9 November 2021 by jr101dallas
⇠ Back to PostsClosing the Gap
With the big picture in mind, something along the line of targeting with an unwieldy rock is harder than targeting with a finely balanced sword, this step looked like the right size for a single bite. As I started to look at breaking it into little steps, I’m wondering if I misjudged again. Here’s the statement for the work item I set out.
- an Item instance that has an interface that adds a bonus to the success chance calculation in Target, initially defaulting an instance in every created inventory
It needs to be reworded a little for clarity.
- an IItem instance with an additional interface that exposes access to a bonus int for Aim/Target calculations, initially defaulting an instance in every created Inventory
The rewording makes more clear the involved strategy of the interfaces. I may end up with “Socks of Pussiant Aim +8” eventually. Things that aren’t just weapons may eventually make their way into the group of things that add bonuses. That means if I’m inheriting classes all the time I could end up in a blind alley and have to copy bonus code around. If I go with an interface, anything could implement the interface and get swept normally into the same code path.
Steps
With the rephrasing, I can start working out steps I’m going to take to get the whole thing going.

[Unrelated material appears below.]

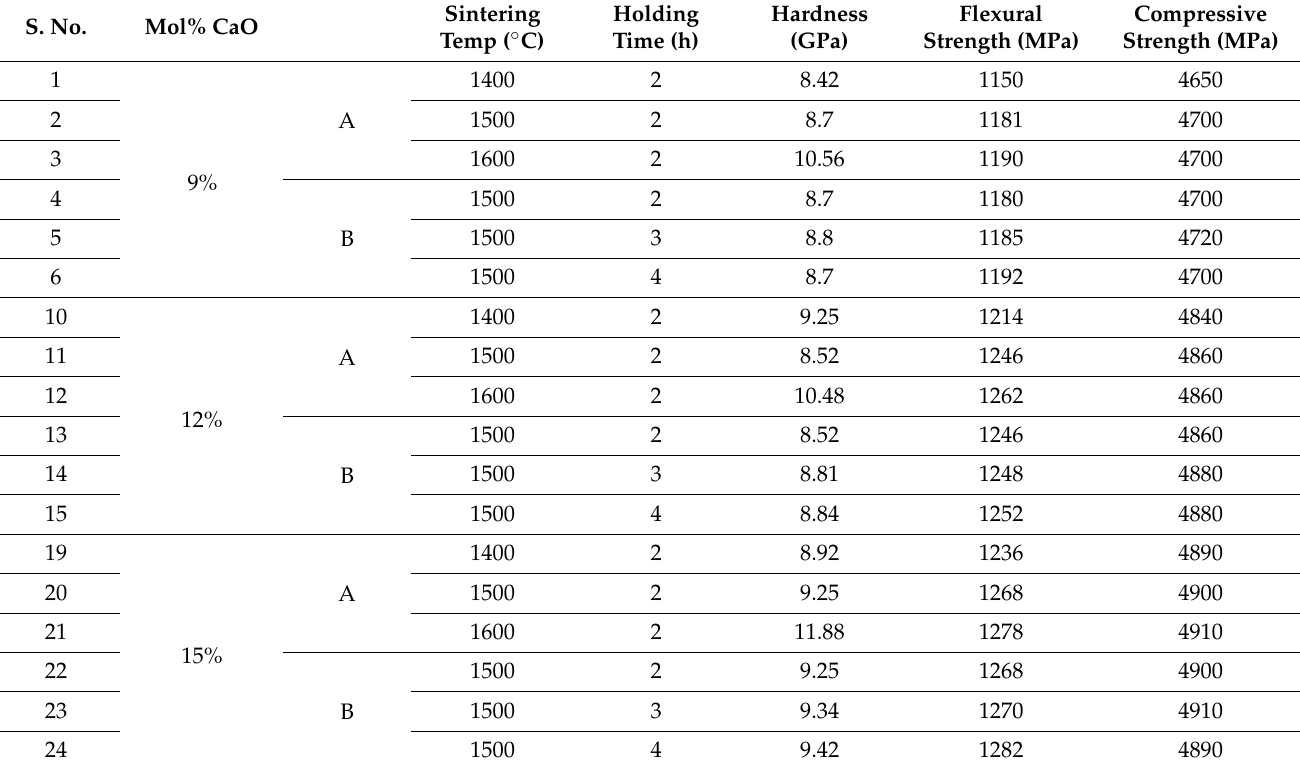
Table 5. Vicker hardness, flexural strength, and compressive strength of CSZ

- create an interface for targeting bonuses, name tba
- create a class that implements IItem and IWhatsit, probably just Weapon for now
- create tests for both interfaces in WeaponTests
- swap out the Item being added to Inventory by default with the new class
- add a GetAimBonus or whatever to the new interface
- implement the logic for GetAimBonus in Weapon
- add test checking the default value of the bonus in Weapon
- add logic in Target to loop through entity items, sum the bonuses of the IWhatsit interface, and add to the calculation
That last step is larger than it looks, I think. Not terrible but definitely an implementation that will require future work.
Future State
There’s every liklihood that I’m not going to want to loop all items on every entity whenever targeting happens. Since the next step is going to be adding and dropping items from Inventory, that may be a good time to work in some summarization logic. Inventory managment is often a pause in the action anyway, so looping the items and summing the bonuses there may not be noticable to the user. Having a summarization of stuff in Inventory for quick reference in other systems is probably a good performance direction anyway. It may end up as a Summary system.